The British Shorthair is one of the oldest cat breeds. Their ancestors came from Rome, who were deported by the Romans to Britain at the time. In the past they were prized for physical strength and their ability to hunt, but soon became a domestic pet.
- United Kingdom
- Category II
The British Shorthair stands out for their great head that is quite unmistakable. Their ears are rounded and widely separated and underneath we observe two big eyes of an intense color in harmony with their fur.
The body is strong and sturdy giving them a very dignifiedlook. Underneath the short, dense and soft hair we find an exquisite and noble cat. Medium in size, somewhat large, the British shorthair has a majestic and slow gait that ends in a thick tail at the root which is thin at the tip.
Although accustomed to seeing the blue British Shorthair they come in a wide range of colors:
- Black, white, blue, red, cream, tricolor, chocolate, lilac, silver, golden, cinnamon and beige.
We also observe different patterns in their fur:
- Tortie, bicolor, white, color point, tabby (blotched, mackerel, spotted and ticked) as well as broken and marbled.
- Shaded fur may appear on some cats too (darker hair tips).

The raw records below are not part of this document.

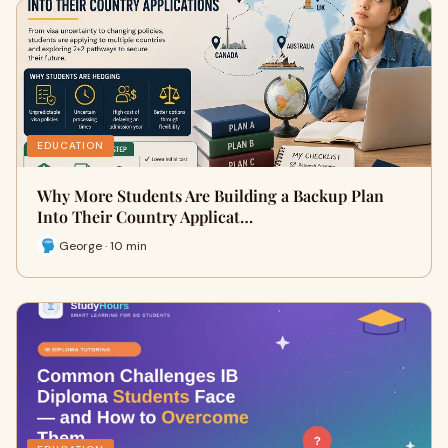
EDUCATION
Why More Students Are Building a Backup Plan
Into Their Country Applicat…
George · 10 min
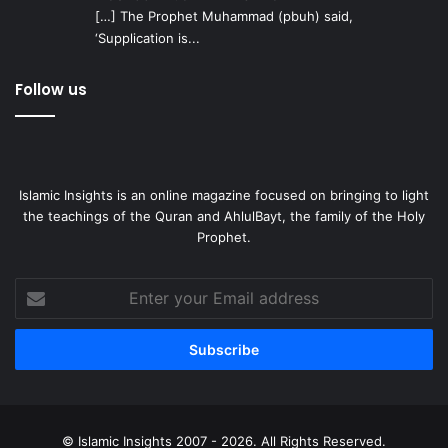
[…] The Prophet Muhammad (pbuh) said,
‘Supplication is...
Follow us
Islamic Insights is an online magazine focused on bringing to light
the teachings of the Quran and AhlulBayt, the family of the Holy
Prophet.
Enter
your
Email
address
© Islamic Insights 2007 - 2026. All Rights Reserved.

If you are looking for a sweet and affectionate cat, the British Shorthair is the perfect choice for you. They adore feeling loved and for that reason they can be quite dependent on their owners and follow them throughout the home. Their cheerful and spontaneous nature will without a doubt surprise us. They will often request playtime and get along beautifully with cats and dogs alike.
They like to spend time with children as they are active and playful cats who enjoy exercise. Although, it is very likely that half way through a game they will retire to rest peacefully in their plush bed. They are quiet cats.
Here are some of the most common diseases of the British Shorthair:
- Polyquitosis renal: An anomaly present in races that derive from the Persian cat. It is a genetic mutation.
- Feline Coronavirus
- Hypertrophic cardiomyopathy
- Feline distemper
Prevent your cat from becoming a victim of these diseases by always keeping up with your veterinarian's vaccination schedule. Remember that even if your cat does not go out on the street viruses and bacteria can get to them quite easily.
Caring for a British Shorthair
Although they require some very basic care, the truth is that unlike other races, they will appreciate all the attention you can devote to them. Follow these tips to have a happy British shorthair:
- Provide a comfortable and spacious bed for sleeping.
- Good quality food and drink is recommended as it has a direct impact on their happiness, their shiny fur and their general health.
- We recall that removing nails ( declawing ) is prohibited. To care for their nails it is important to cut them from time to time or leave this task to the pet groomer or vet.
- Scratching posts, toys and regular brushing are elements that should not be missing in the life of any cat.
- In 1871 the British Shorthair competed for the first time in The Crystal Palace where it broke records of popularity, surpassing the Persian cat.
- During World War I and II, the British Cat almost became extinct. For this reason, they began to breed them with the Persian cat. This gave way to a more robust British Shorthair, with more rounded forms, intense eye color and so on.